More uncertainty the only certainty as dust settles on that Greek vote
By the time you read this, the outcome of yesterday's referendum in Greece will be fairly clear. Early indicators are that it's a No, but whatever the result, the only thing we can say for now with certainty is that the coming days will bring with it even more uncertainty.
A Yes vote would probably have been the clearer outcome, likely spelling the end for both Alexis Tsipras and his controversial finance minister Yanis Varoufakis. The latter has already said he would resign rather than press ahead with a deal he disagrees with.
It would be political suicide for Mr Tsipras to implement a programme he has repeatedly called a "humiliation" for his country and which he has vehemently opposed.
A No vote really puts the cat among the Eurozone pigeons. Brussels has warned that a No would signal a rejection of the euro and shut the door on the prospect of further aid from creditors, leaving the country in uncharted territory and isolated within the Eurozone. Analysts say the chances of an exit from the euro would increase.
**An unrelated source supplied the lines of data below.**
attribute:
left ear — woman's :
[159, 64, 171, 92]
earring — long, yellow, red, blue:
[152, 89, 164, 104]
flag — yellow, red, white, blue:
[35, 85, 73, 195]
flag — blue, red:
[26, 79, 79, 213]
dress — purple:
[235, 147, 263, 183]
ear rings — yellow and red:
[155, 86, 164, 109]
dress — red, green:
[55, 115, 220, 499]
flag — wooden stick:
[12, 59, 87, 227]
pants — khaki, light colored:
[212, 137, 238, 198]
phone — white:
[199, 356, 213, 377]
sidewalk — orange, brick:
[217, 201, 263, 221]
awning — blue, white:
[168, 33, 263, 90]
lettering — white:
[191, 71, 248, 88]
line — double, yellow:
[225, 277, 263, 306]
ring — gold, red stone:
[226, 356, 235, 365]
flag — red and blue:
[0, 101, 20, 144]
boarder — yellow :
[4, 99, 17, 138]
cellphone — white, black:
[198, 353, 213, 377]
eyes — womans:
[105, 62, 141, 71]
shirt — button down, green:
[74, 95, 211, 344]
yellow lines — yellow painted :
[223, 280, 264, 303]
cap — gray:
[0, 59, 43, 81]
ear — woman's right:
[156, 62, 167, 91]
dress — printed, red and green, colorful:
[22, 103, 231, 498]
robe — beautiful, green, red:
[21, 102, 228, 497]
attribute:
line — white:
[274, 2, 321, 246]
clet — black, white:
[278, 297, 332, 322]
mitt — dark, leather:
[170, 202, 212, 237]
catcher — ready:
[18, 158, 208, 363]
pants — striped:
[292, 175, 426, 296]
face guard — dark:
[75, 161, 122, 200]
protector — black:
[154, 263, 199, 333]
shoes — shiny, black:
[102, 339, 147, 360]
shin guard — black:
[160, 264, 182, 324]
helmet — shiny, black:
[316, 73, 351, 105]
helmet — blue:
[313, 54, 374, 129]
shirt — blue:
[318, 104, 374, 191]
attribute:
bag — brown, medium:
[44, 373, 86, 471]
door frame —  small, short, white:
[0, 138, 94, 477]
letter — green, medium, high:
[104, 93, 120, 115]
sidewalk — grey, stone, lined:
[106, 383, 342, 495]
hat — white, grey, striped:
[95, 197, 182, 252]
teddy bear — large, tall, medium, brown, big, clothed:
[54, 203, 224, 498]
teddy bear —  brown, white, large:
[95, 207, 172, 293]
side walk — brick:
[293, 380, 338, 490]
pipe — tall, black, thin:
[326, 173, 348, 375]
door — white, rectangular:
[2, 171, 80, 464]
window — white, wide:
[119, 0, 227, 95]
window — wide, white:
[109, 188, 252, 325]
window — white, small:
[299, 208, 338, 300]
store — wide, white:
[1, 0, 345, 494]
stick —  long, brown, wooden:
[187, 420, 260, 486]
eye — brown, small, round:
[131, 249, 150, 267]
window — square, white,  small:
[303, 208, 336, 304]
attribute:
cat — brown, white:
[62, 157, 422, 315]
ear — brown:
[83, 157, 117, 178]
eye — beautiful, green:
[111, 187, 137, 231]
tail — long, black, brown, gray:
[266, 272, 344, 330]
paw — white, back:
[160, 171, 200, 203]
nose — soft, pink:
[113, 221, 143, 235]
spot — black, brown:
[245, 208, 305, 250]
Either way, Greek banks are expected to reopen tomorrow, which should be of some relief to the Greek people.
But it's by no means clear whether those banks will be full of euros, which would require new support from the European Central Bank, or something else.
The continuing Greek drama looks set to dominate the international news agenda for the week.
On Thursday, finance ministers Wolfgang Schaeuble of Germany and Michel Sapin of France are due to speak at a Bundesbank conference on how to protect Europe from future financial crises.
It seems more likely that they'll end up discussing the current crisis.
The event takes place in Frankfurt and other speakers include Bundesbank President Jens Weidmann, Federal Reserve Bank of Minneapolis president Narayana Kocherlakota and former Bank of England governor Mervyn King. Expect Greece to be one of the big topics of conversation.
Another big event this week - although arguably of less global impact - is the first post-election budget in Britain. UK Chancellor George Osborne will announce tax and spending changes in his first budget since Prime Minister David Cameron's Conservative Party won a surprise parliamentary majority in May's election.
Freed from needing the support of their former coalition partners, the Liberal Democrats, Conservatives want to reduce borrowing faster this year and set out plans to cut the annual welfare bill by £12bn. Since he took office in 2010, deficit reduction has been a central theme for Mr Osborne. Now he has a chance to make his mark with the first budget by a fully Conservative administration since November 1996.
The chancellor is likely to take advantage of a growing economy and a new mandate for spending cuts to move faster towards his goal of running a budget surplus within three years. Britain's public sector net debt exceeded £1.5 trillion in May, more than 80pc of GDP, and Mr Osborne wants to lock in budget surpluses to bring this down rapidly, before Britain is hit by another financial crisis.
Britain's budget deficit in the year to March was 4.9pc of GDP, larger than most other advanced economies. In the coalition's last budget, it was forecast to fall this year to 4pc of GDP - equivalent to £75bn.
But a mix of strong tax revenue, lower borrowing costs and more spending cuts mean economists think the government's budget watchdog will lower this forecast by around £10bn.
This 'front-loading' reduces the pace of spending cuts Mr Osborne will need to make in future years to hit his budget surplus target.
Here at home, economic data due to be released include industrial production and turnover from the Central Statistics Office today for May, on a provisional basis, and final figures for April.
Inflation data will be released on Thursday, and trade statistics come out on Friday.
On currencies, besides the referendum the dollar will have the minutes from the June Federal Reserve meeting to look forward to, after markets took Thursday's softer payrolls number as an indication that the Fed may push back its first rate hike in almost a decade.
Any clue that a rate hike in September continues to be in favour will push the greenback higher. With the domestic economic news looking brighter even as the outlook from overseas deteriorates, Federal Reserve chair Janet Yellen will give her views on Friday on the prospects for US growth, inflation, and the job market amid keen global investor interest on whether she sides with the faction at the Fed who believe the central bank should raise rates just once this year, or with those who prefer two rate hikes.
Amid all of that, and if you get the time, make sure to squeeze in the final week of Wimbledon.